Materials | Computers with Internet access, Debatable Issues handout

Warm-Up | If your students have ever successfully negotiated anything with their parents, friends or teachers, chances are they already know something about counterarguments. Connect to student experience by opening your investigation with a role-play activity. Distribute the following scenarios to pairs of students. First, students should brainstorm possible arguments to be used by each side and use what they come up with to create a script of the ensuing conversation. Explain that to get what they want, each party needs to understand the other’s position well so that they can use it to strengthen their own position.
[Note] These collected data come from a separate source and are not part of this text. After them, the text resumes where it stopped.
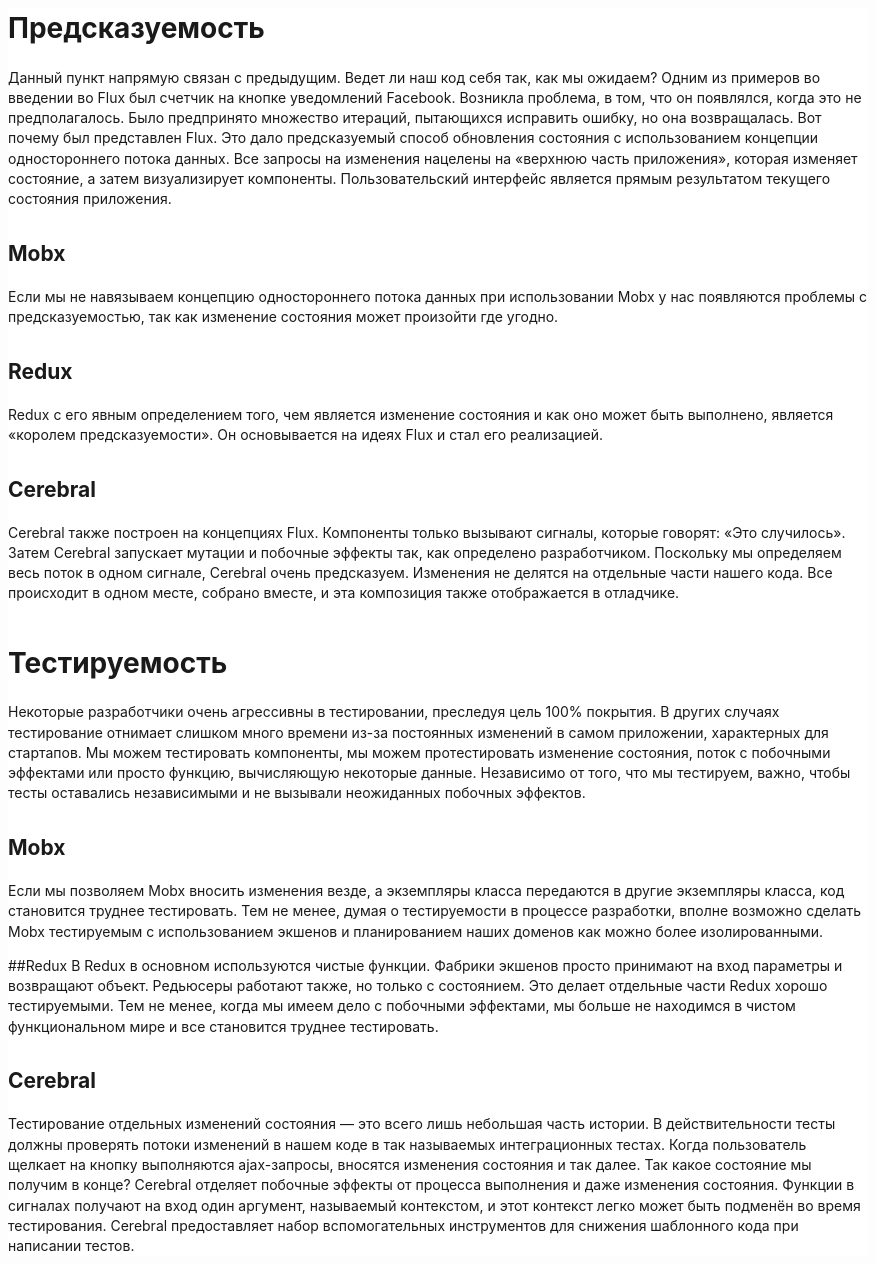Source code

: # Предсказуемость
Данный пункт напрямую связан с предыдущим. Ведет ли наш код себя так, как мы ожидаем? Одним из примеров во введении во Flux был счетчик на кнопке уведомлений Facebook. Возникла проблема, в том, что он появлялся, когда это не предполагалось. Было предпринято множество итераций, пытающихся исправить ошибку, но она возвращалась. Вот почему был представлен Flux. Это дало предсказуемый способ обновления состояния с использованием концепции одностороннего потока данных. Все запросы на изменения нацелены на «верхнюю часть приложения», которая изменяет состояние, а затем визуализирует компоненты. Пользовательский интерфейс является прямым результатом текущего состояния приложения.

## Mobx
Если мы не навязываем концепцию одностороннего потока данных при использовании Mobx у нас появляются проблемы с предсказуемостью, так как изменение состояния может произойти где угодно.

## Redux
Redux с его явным определением того, чем является изменение состояния и как оно может быть выполнено, является «королем предсказуемости». Он основывается на идеях Flux и стал его реализацией.

## Cerebral
Cerebral также построен на концепциях Flux. Компоненты только вызывают сигналы, которые говорят: «Это случилось». Затем Cerebral запускает мутации и побочные эффекты так, как определено разработчиком. Поскольку мы определяем весь поток в одном сигнале, Cerebral очень предсказуем. Изменения не делятся на отдельные части нашего кода. Все происходит в одном месте, собрано вместе, и эта композиция также отображается в отладчике.

# Тестируемость
Некоторые разработчики очень агрессивны в тестировании, преследуя цель 100% покрытия. В других случаях тестирование отнимает слишком много времени из-за постоянных изменений в самом приложении, характерных для стартапов. Мы можем тестировать компоненты, мы можем протестировать изменение состояния, поток с побочными эффектами или просто функцию, вычисляющую некоторые данные. Независимо от того, что мы тестируем, важно, чтобы тесты оставались независимыми и не вызывали неожиданных побочных эффектов.

## Mobx
Если мы позволяем Mobx вносить изменения везде, а экземпляры класса передаются в другие экземпляры класса, код становится труднее тестировать. Тем не менее, думая о тестируемости в процессе разработки, вполне возможно сделать Mobx тестируемым с использованием экшенов и планированием наших доменов как можно более изолированными.

##Redux
В Redux в основном используются чистые функции. Фабрики экшенов просто принимают на вход параметры и возвращают объект. Редьюсеры работают также, но только с состоянием. Это делает отдельные части Redux хорошо тестируемыми. Тем не менее, когда мы имеем дело с побочными эффектами, мы больше не находимся в чистом функциональном мире и все становится труднее тестировать.

## Cerebral
Тестирование отдельных изменений состояния — это всего лишь небольшая часть истории. В действительности тесты должны проверять потоки изменений в нашем коде в так называемых интеграционных тестах. Когда пользователь щелкает на кнопку выполняются ajax-запросы, вносятся изменения состояния и так далее. Так какое состояние мы получим в конце? Cerebral отделяет побочные эффекты от процесса выполнения и даже изменения состояния. Функции в сигналах получают на вход один аргумент, называемый контекстом, и этот контекст легко может быть подменён во время тестирования. Cerebral предоставляет набор вспомогательных инструментов для снижения шаблонного кода при написании тестов.
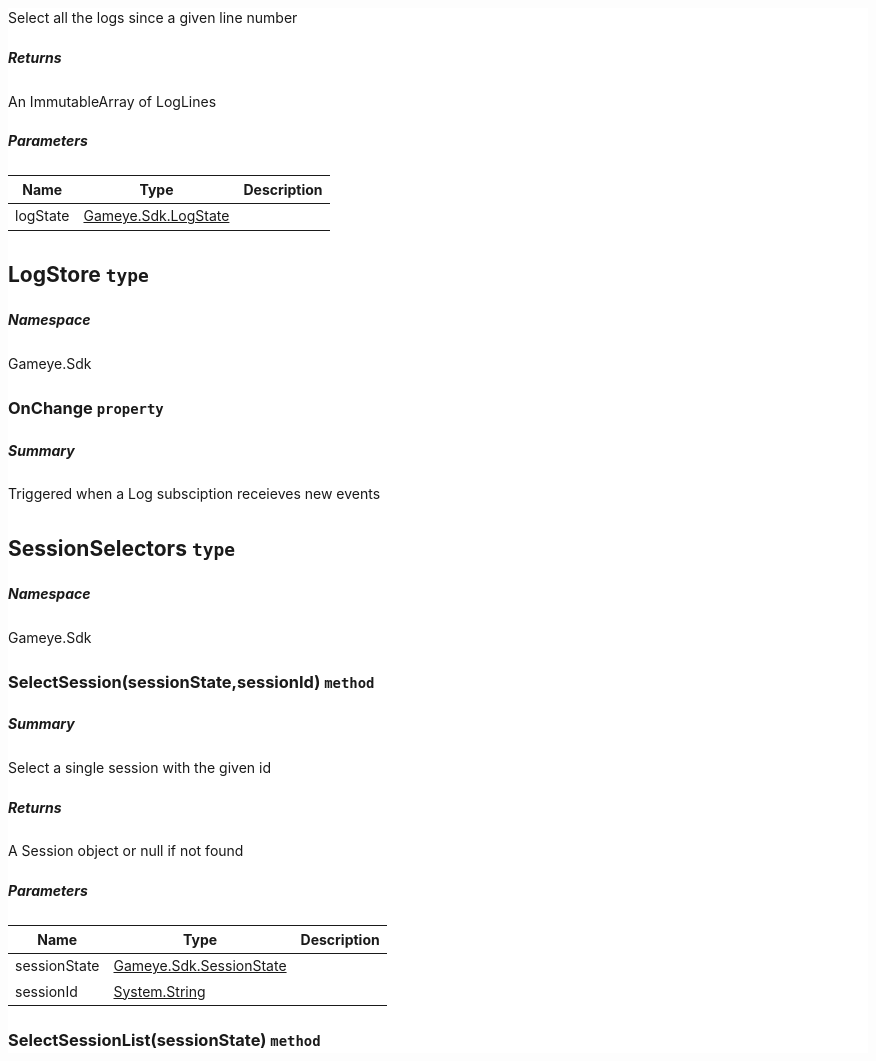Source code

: Select all the logs since a given line number

##### Returns

An ImmutableArray of LogLines

##### Parameters

| Name | Type | Description |
| ---- | ---- | ----------- |
| logState | [Gameye.Sdk.LogState](#T-Gameye-Sdk-LogState 'Gameye.Sdk.LogState') |  |

<a name='T-Gameye-Sdk-LogStore'></a>
## LogStore `type`

##### Namespace

Gameye.Sdk

<a name='P-Gameye-Sdk-LogStore-OnChange'></a>
### OnChange `property`

##### Summary

Triggered when a Log subsciption receieves new events

<a name='T-Gameye-Sdk-SessionSelectors'></a>
## SessionSelectors `type`

##### Namespace

Gameye.Sdk

<a name='M-Gameye-Sdk-SessionSelectors-SelectSession-Gameye-Sdk-SessionState,System-String-'></a>
### SelectSession(sessionState,sessionId) `method`

##### Summary

Select a single session with the given id

##### Returns

A Session object or null if not found

##### Parameters

| Name | Type | Description |
| ---- | ---- | ----------- |
| sessionState | [Gameye.Sdk.SessionState](#T-Gameye-Sdk-SessionState 'Gameye.Sdk.SessionState') |  |
| sessionId | [System.String](http://msdn.microsoft.com/query/dev14.query?appId=Dev14IDEF1&l=EN-US&k=k:System.String 'System.String') |  |

<a name='M-Gameye-Sdk-SessionSelectors-SelectSessionList-Gameye-Sdk-SessionState-'></a>
### SelectSessionList(sessionState) `method`

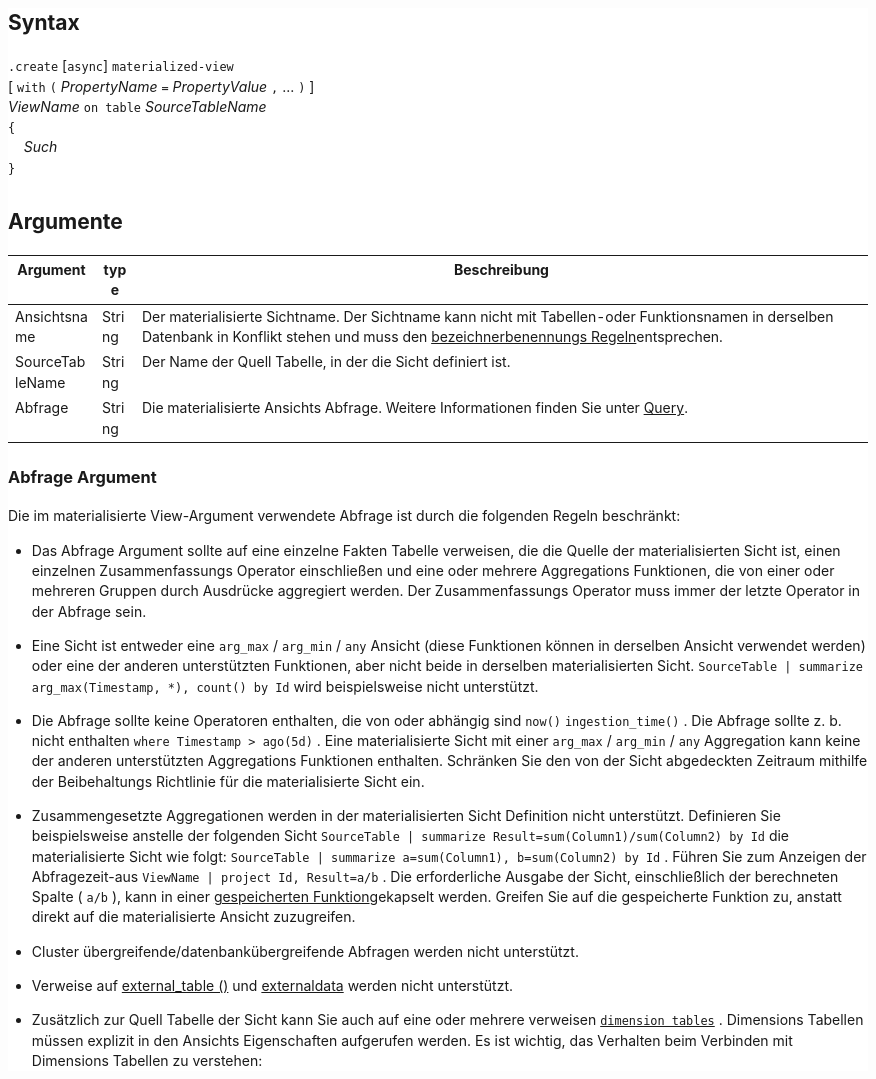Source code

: ## <a name="syntax"></a>Syntax

`.create` [`async`] `materialized-view` <br>
[ `with` `(` *PropertyName* `=` *PropertyValue* `,` ... `)` ] <br>
*ViewName* `on table` *SourceTableName* <br>
`{`<br>&nbsp;&nbsp;&nbsp;&nbsp;*Such*<br>`}`

## <a name="arguments"></a>Argumente

|Argument|type|Beschreibung
|----------------|-------|---|
|Ansichtsname|String|Der materialisierte Sichtname. Der Sichtname kann nicht mit Tabellen-oder Funktionsnamen in derselben Datenbank in Konflikt stehen und muss den [bezeichnerbenennungs Regeln](../../query/schema-entities/entity-names.md#identifier-naming-rules)entsprechen. |
|SourceTableName|String|Der Name der Quell Tabelle, in der die Sicht definiert ist.|
|Abfrage|String|Die materialisierte Ansichts Abfrage. Weitere Informationen finden Sie unter [Query](#query-argument).|

### <a name="query-argument"></a>Abfrage Argument

Die im materialisierte View-Argument verwendete Abfrage ist durch die folgenden Regeln beschränkt:

* Das Abfrage Argument sollte auf eine einzelne Fakten Tabelle verweisen, die die Quelle der materialisierten Sicht ist, einen einzelnen Zusammenfassungs Operator einschließen und eine oder mehrere Aggregations Funktionen, die von einer oder mehreren Gruppen durch Ausdrücke aggregiert werden. Der Zusammenfassungs Operator muss immer der letzte Operator in der Abfrage sein.

* Eine Sicht ist entweder eine `arg_max` / `arg_min` / `any` Ansicht (diese Funktionen können in derselben Ansicht verwendet werden) oder eine der anderen unterstützten Funktionen, aber nicht beide in derselben materialisierten Sicht. 
    `SourceTable | summarize arg_max(Timestamp, *), count() by Id` wird beispielsweise nicht unterstützt. 

* Die Abfrage sollte keine Operatoren enthalten, die von oder abhängig sind `now()` `ingestion_time()` . Die Abfrage sollte z. b. nicht enthalten `where Timestamp > ago(5d)` . Eine materialisierte Sicht mit einer `arg_max` / `arg_min` / `any` Aggregation kann keine der anderen unterstützten Aggregations Funktionen enthalten. Schränken Sie den von der Sicht abgedeckten Zeitraum mithilfe der Beibehaltungs Richtlinie für die materialisierte Sicht ein.

* Zusammengesetzte Aggregationen werden in der materialisierten Sicht Definition nicht unterstützt. Definieren Sie beispielsweise anstelle der folgenden Sicht `SourceTable | summarize Result=sum(Column1)/sum(Column2) by Id` die materialisierte Sicht wie folgt: `SourceTable | summarize a=sum(Column1), b=sum(Column2) by Id` . Führen Sie zum Anzeigen der Abfragezeit-aus `ViewName | project Id, Result=a/b` . Die erforderliche Ausgabe der Sicht, einschließlich der berechneten Spalte ( `a/b` ), kann in einer [gespeicherten Funktion](../../query/functions/user-defined-functions.md)gekapselt werden. Greifen Sie auf die gespeicherte Funktion zu, anstatt direkt auf die materialisierte Ansicht zuzugreifen.

* Cluster übergreifende/datenbankübergreifende Abfragen werden nicht unterstützt.

* Verweise auf [external_table ()](../../query/externaltablefunction.md) und [externaldata](../../query/externaldata-operator.md) werden nicht unterstützt.

* Zusätzlich zur Quell Tabelle der Sicht kann Sie auch auf eine oder mehrere verweisen [`dimension tables`](../../concepts/fact-and-dimension-tables.md) . Dimensions Tabellen müssen explizit in den Ansichts Eigenschaften aufgerufen werden. Es ist wichtig, das Verhalten beim Verbinden mit Dimensions Tabellen zu verstehen:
  • Scenario 1: Two friends outside a movie theater. Each wants to see a different movie. (Feel free to come up with the selections!)
  • Scenario 2: A parent and a child. The child wants a later curfew to attend a party with friends.
  • Scenario 3: A student and a teacher. The student wants an extension on a paper.
  • Scenario 4: Two friends. One wants the other to let him or her copy his or her homework.
  • Scenario 5: A parent and a child. The family has planned a trip during school vacation. The child wants to do something with friends instead.
  • Scenario 6: A parent and a child. The child wants a smartphone. The parents feel he or she isn’t old enough.
  • Scenario 7: A parent and a child. The parent wants the child to attend college close to home; the child wants to go across the country.

When students are ready, ask for several groups to perform. At the conclusion of each role-play, ask the audience which party had the more convincing argument and talk about why. How did the “winner” incorporate counterarguments? What role did counterarguments play in the victor’s success? Explain that just as happened in these scenarios, writing an argument is really about completely understanding all aspects of an issue, so that you can take an educated, logical stance and anticipate rebuttals.